03:31 Et par ailleurs, pour réguler la circulation dans Paris, toujours pour ces Jeux Olympiques,
03:36 un QR code, le retour, sera exigé pour ceux qui souhaitent se rendre dans certains lieux,
03:42 ce qui signifiera de faire des déclarations auparavant,
03:45 incluant des données très personnelles, comme vos noms, prénoms, adresse,
03:50 justification de domicile, lieu de destination.
03:53 Encore une fois, comment ces données seront-elles sauvegardées et utilisées
03:56 pendant et après les Jeux Olympiques ?

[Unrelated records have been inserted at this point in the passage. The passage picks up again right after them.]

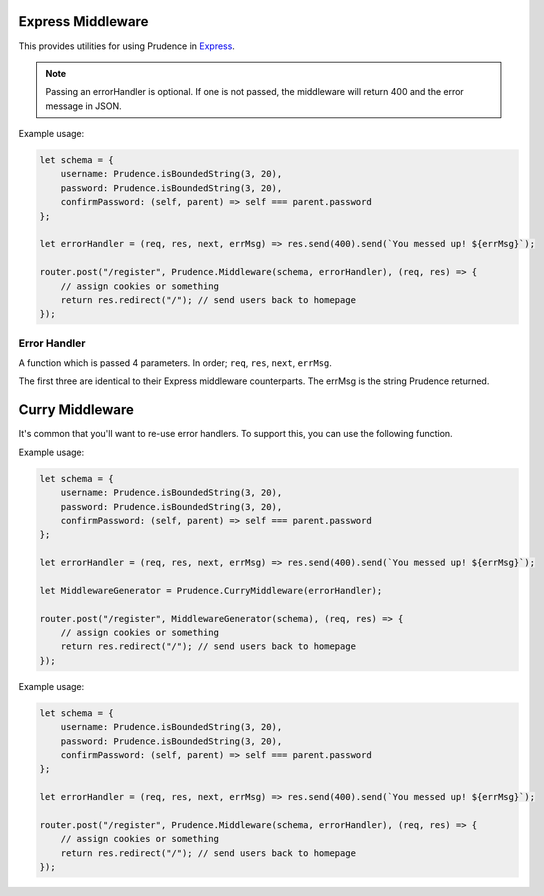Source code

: .. _util_middleware:

Express Middleware
===========================

This provides utilities for using Prudence in `Express <https://expressjs.com>`_.

.. module:: Prudence

.. function:: Middleware(schema, [errorHandler, [errorMessages, [options]]])

    Creates an Express Middleware that validates req.query (method "GET") or req.body (all other methods) using Prudence.

    On success, this 

    :param object schema: The Prudence schema to validate req.query or req.body against.
    :param function errorHandler: If prudence hits an error, this function determines what to do with it. See :ref:`util_middleware_errorhandler`, optional.
    :param object errorMessages: Error message overrides for Prudence, optional.
    :param object options: The options for Prudence, optional.

    :returns: Express Middleware Function

.. note::
    Passing an errorHandler is optional. If one is not passed, the middleware will return 400 and the error message in JSON.

Example usage:

.. code-block:: JS

    let schema = {
        username: Prudence.isBoundedString(3, 20),
        password: Prudence.isBoundedString(3, 20),
        confirmPassword: (self, parent) => self === parent.password
    };

    let errorHandler = (req, res, next, errMsg) => res.send(400).send(`You messed up! ${errMsg}`);

    router.post("/register", Prudence.Middleware(schema, errorHandler), (req, res) => {
        // assign cookies or something
        return res.redirect("/"); // send users back to homepage
    });

.. _util_middleware_errorhandler:

Error Handler
###########################

A function which is passed 4 parameters. In order; ``req``, ``res``, ``next``, ``errMsg``.

The first three are identical to their Express middleware counterparts. The errMsg is the string Prudence returned.

Curry Middleware
============================

It's common that you'll want to re-use error handlers. To support this, you can use the following function.

.. function:: CurryMiddleware(errorHandler)

    Returns a function that takes schema, [errorMessages, [options]] to create express middleware.
    The initially passed errorHandler is always used.

    :param function errorHandler: If prudence hits an error, this function determines what to do with it. See :ref:`util_middleware_errorhandler`, optional.

    :returns: See above.

Example usage:

.. code-block:: JS

    let schema = {
        username: Prudence.isBoundedString(3, 20),
        password: Prudence.isBoundedString(3, 20),
        confirmPassword: (self, parent) => self === parent.password
    };

    let errorHandler = (req, res, next, errMsg) => res.send(400).send(`You messed up! ${errMsg}`);

    let MiddlewareGenerator = Prudence.CurryMiddleware(errorHandler);

    router.post("/register", MiddlewareGenerator(schema), (req, res) => {
        // assign cookies or something
        return res.redirect("/"); // send users back to homepage
    });

Example usage:

.. code-block:: JS

    let schema = {
        username: Prudence.isBoundedString(3, 20),
        password: Prudence.isBoundedString(3, 20),
        confirmPassword: (self, parent) => self === parent.password
    };

    let errorHandler = (req, res, next, errMsg) => res.send(400).send(`You messed up! ${errMsg}`);

    router.post("/register", Prudence.Middleware(schema, errorHandler), (req, res) => {
        // assign cookies or something
        return res.redirect("/"); // send users back to homepage
    });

03:58 Et si l'utilisation de la reconnaissance faciale a été exclue durant les JO,
04:04 l'utilisation d'algorithmes d'intelligence artificielle
04:07 appliqués sur le réseau des caméras déjà existants a été autorisée,
04:11 sans que leur usage ne soit très précis.
04:14 Et pour ne citer que quelques futurs projets aussi,
04:16 comme le portefeuille numérique européen ou la monnaie euronumérique,
04:21 avec un objectif non avoué de supprimer progressivement l'argent liquide,
04:25 alors nous entrons dans des zones où clairement il y aura des bénéfices
04:28 à utiliser ces technologies, mais aussi dans une ère de surveillance massive
04:32 qui pourrait nous mener un jour vers un contrôle social.
04:35 Merci beaucoup pour votre regard Hervé Lejouan,
04:38 et merci à tous nos téléspectateurs de nous suivre sur la chaîne Bismarck
04:42 et aussi en podcast et en replay sur les réseaux sociaux.
04:45 Je vous dis à très vite pour de nouvelles discussions sur la tech.